Unlike Kerala, the COVID-19-positive cases in India are still on the rise. As of 12th May, 2020, there are ~ 70,000 positive cases; hence removal of the lockdown is out of question. Figure 9 shows the comparison between the model’s prediction and actual data. Data till 12th May were used to estimate the parameters \({R}_{0}\) and \(ft\) before and during lockdown. The estimated parameters, with a mean absolute percentage error of 26.3% are given below.

Fig. 9
figure 9

Comparison of the model with total number of confirmed cases

As shown in Table 2, the R0 value for India appears to have come down from 2.01 before lockdown to 1.44 during lockdown, but is still not low enough. The current estimates also indicate that India is testing 70% of its infected people. If this scenario continues, the model predicts that India can see at most 1.6 crore active cases by mid-September (shown in Fig. 10).
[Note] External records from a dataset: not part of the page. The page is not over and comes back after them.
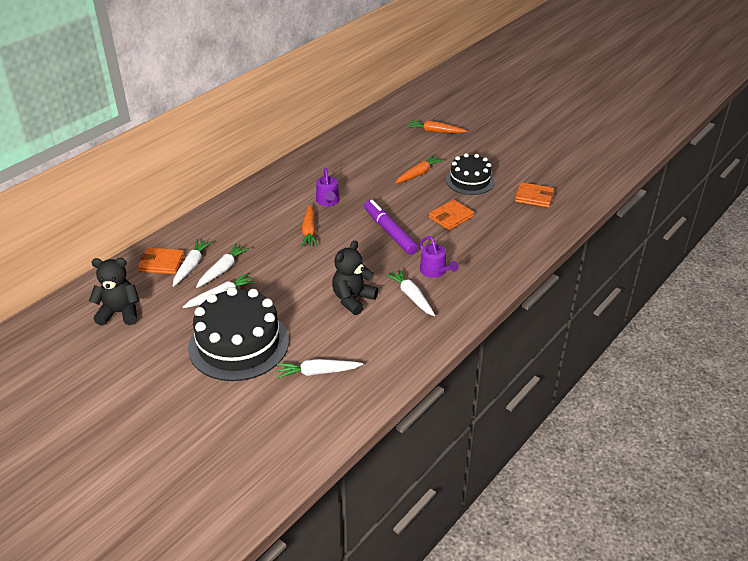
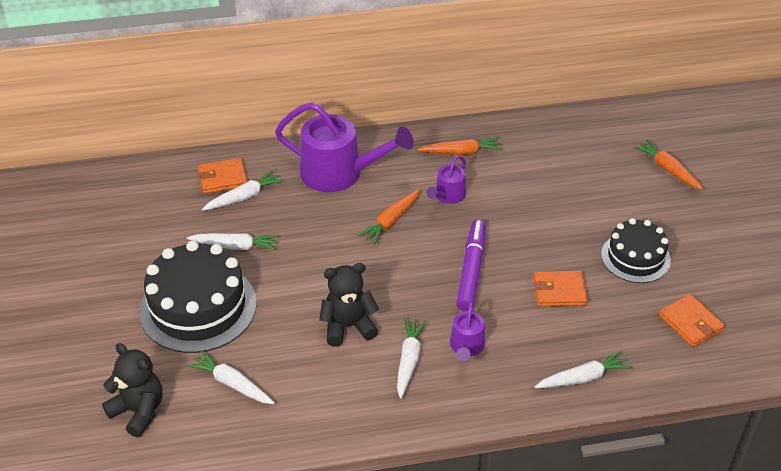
camera: 40 degrees right, 5 degrees up
(120, 313) = (138, 211): black teddy bear -> black teddy bear (138, 411)
(161, 263) = (222, 178): orange wallet -> orange wallet turned 60 degrees counterclockwise
(222, 270) = (266, 218): white carrot -> white carrot (583, 378)
(242, 222) = (339, 173): none -> purple watering can
(418, 174) = (584, 215): orange carrot -> orange carrot (461, 152)

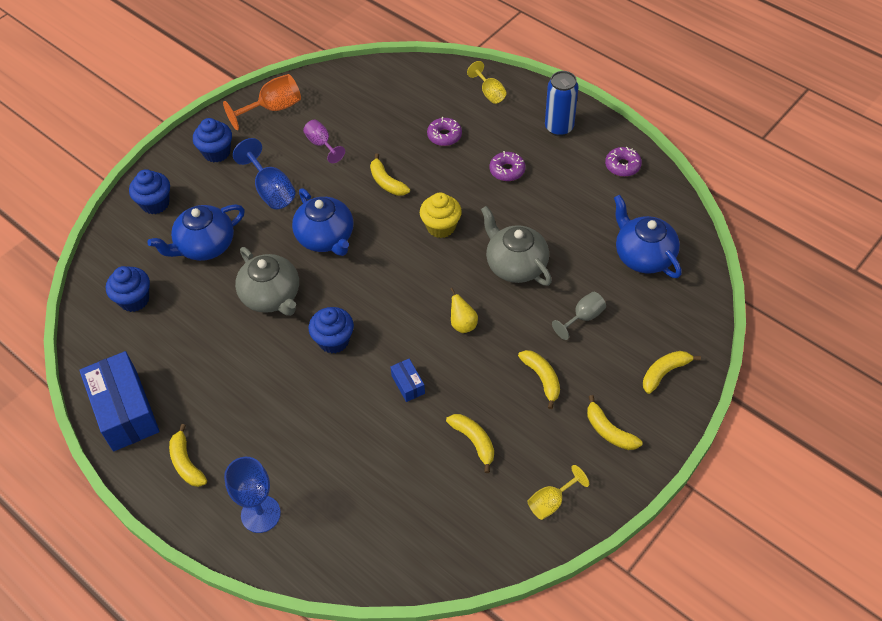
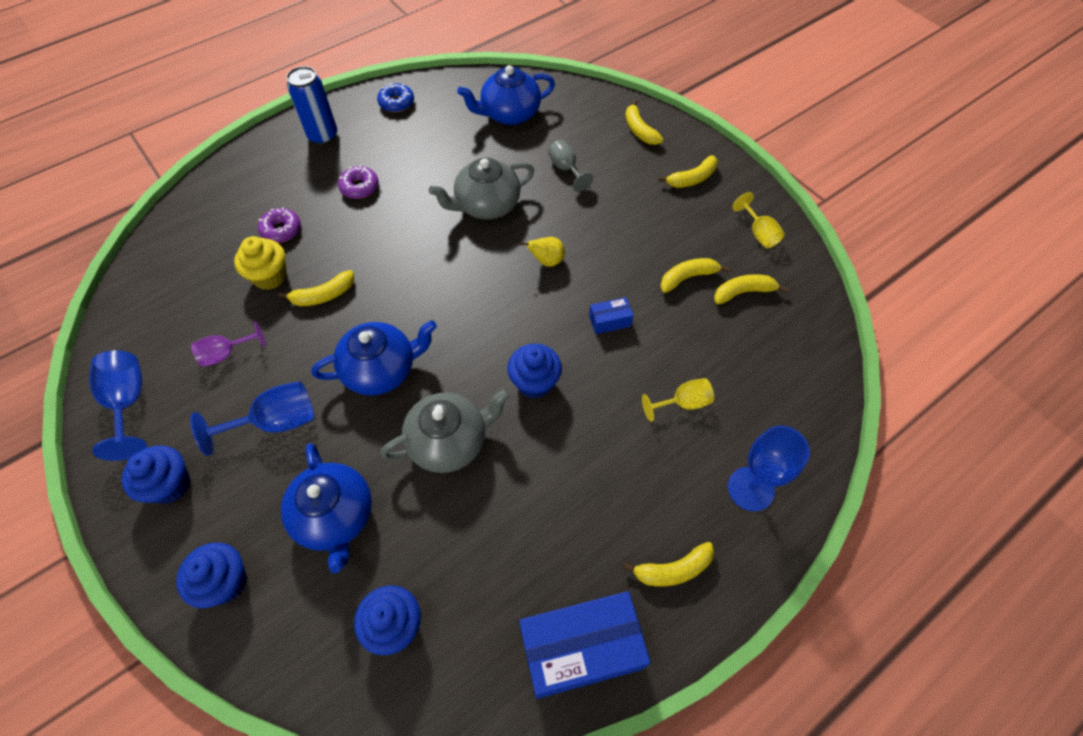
camera: 80 degrees left, 5 degrees up
(273, 109) = (129, 402): orange goblet -> blue goblet
(441, 227) = (412, 256): yellow cupcake -> yellow cupcake (270, 276)
(489, 93) = (240, 180): yellow goblet -> yellow goblet (683, 403)
(542, 378) = (627, 212): yellow banana -> yellow banana (743, 292)
(622, 166) = (396, 103): purple donut -> blue donut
Table 1 β and ft values estimated for Kerala using data up to 26th April 2020
Table 2 \({R}_{0}\) and \(ft\) values estimated for India using data up to 12th May 2020
Fig. 10
figure 10

Number of active cases in the country if the current scenario continues

Conclusion

For the state of Kerala, the estimated values of \(\beta\) and ft indicate that the pandemic is receding, and with a few careful decisions, it can be completely controlled. If the lockdown is lifted on 3rd May without any protective measures, the numbers will start rising again. In such a scenario, the following possible options can be explored in Kerala, namely,

  1. (1)

    Lift lockdown by rapidly increasing testing to 80%. In such a case, the spread can be controlled by May 20th.

  2. (2)

    Extend lockdown to 2 months while gradually increasing testing to 60%, in which case, the spread can be controlled by first week of July.

  3. (3)

    Intermittent or staggered lockdown while maintaining the current levels of testing, in which case, the spread can be controlled by 26th June.

  4. (4)

    Lifting the lockdown on 3rd May while ensuring adequate social distancing measures, in which case, the spread can be controlled by the first week of June.

In the case of India, estimates show that the \(R_{0}\) value during lockdown has come down to 1.44 from 2.01 before lockdown. Although improved, the existing \(R_{0}\) value is not low enough to call off the lockdown, hence removal of the country-wide lockdown must not be considered at present.